▶ MATERIAL SHOWN:

%%

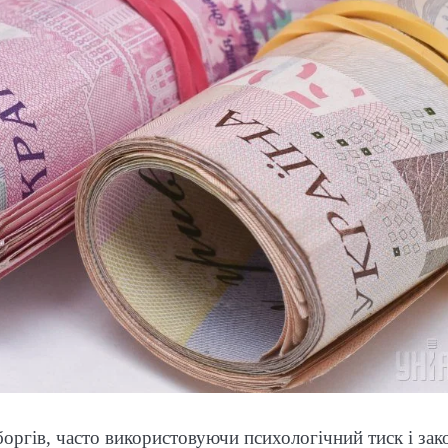
боргів, часто використовуючи психологічний тиск і зак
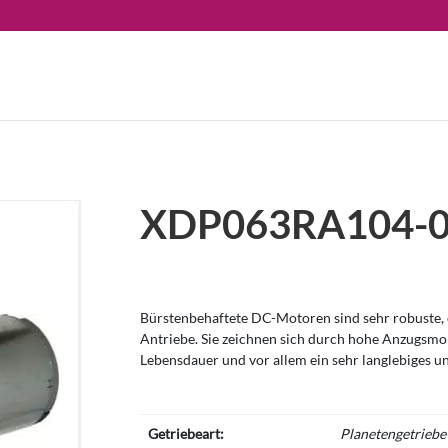
XDP063RA104-
Bürstenbehaftete DC-Motoren sind sehr robuste, e
Antriebe. Sie zeichnen sich durch hohe Anzugsm
Lebensdauer und vor allem ein sehr langlebiges u
Getriebeart:
Planetengetriebe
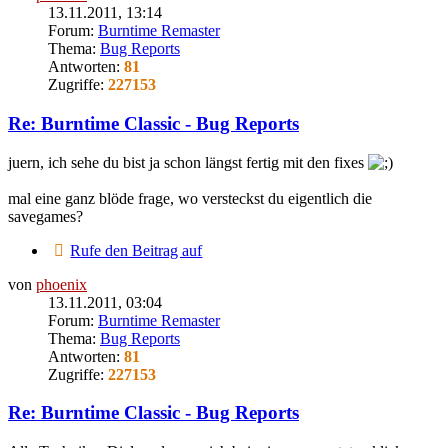
13.11.2011, 13:14
Forum:
Burntime Remaster
Thema:
Bug Reports
Antworten:
81
Zugriffe:
227153
Re: Burntime Classic - Bug Reports
juern, ich sehe du bist ja schon längst fertig mit den fixes
mal eine ganz blöde frage, wo versteckst du eigentlich die
savegames?
Rufe den Beitrag auf
von
phoenix
13.11.2011, 03:04
Forum:
Burntime Remaster
Thema:
Bug Reports
Antworten:
81
Zugriffe:
227153
Re: Burntime Classic - Bug Reports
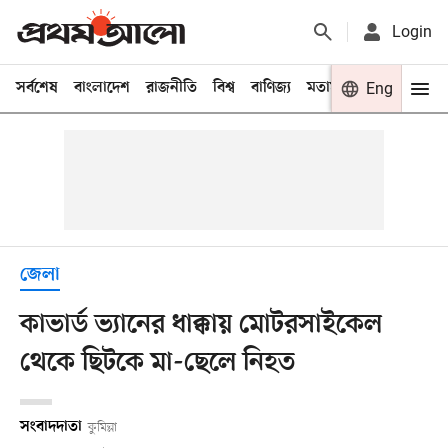
Login
সর্বশেষ
বাংলাদেশ
রাজনীতি
বিশ্ব
বাণিজ্য
মতামত
খেলা
Eng
বিনো
জেলা
কাভার্ড ভ্যানের ধাক্কায় মোটরসাইকেল
থেকে ছিটকে মা-ছেলে নিহত
সংবাদদাতা
কুমিল্লা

%%

Would you report every line of the entries above containing the word "sehr"?

Bürstenbehaftete DC-Motoren sind sehr robuste, e
Lebensdauer und vor allem ein sehr langlebiges u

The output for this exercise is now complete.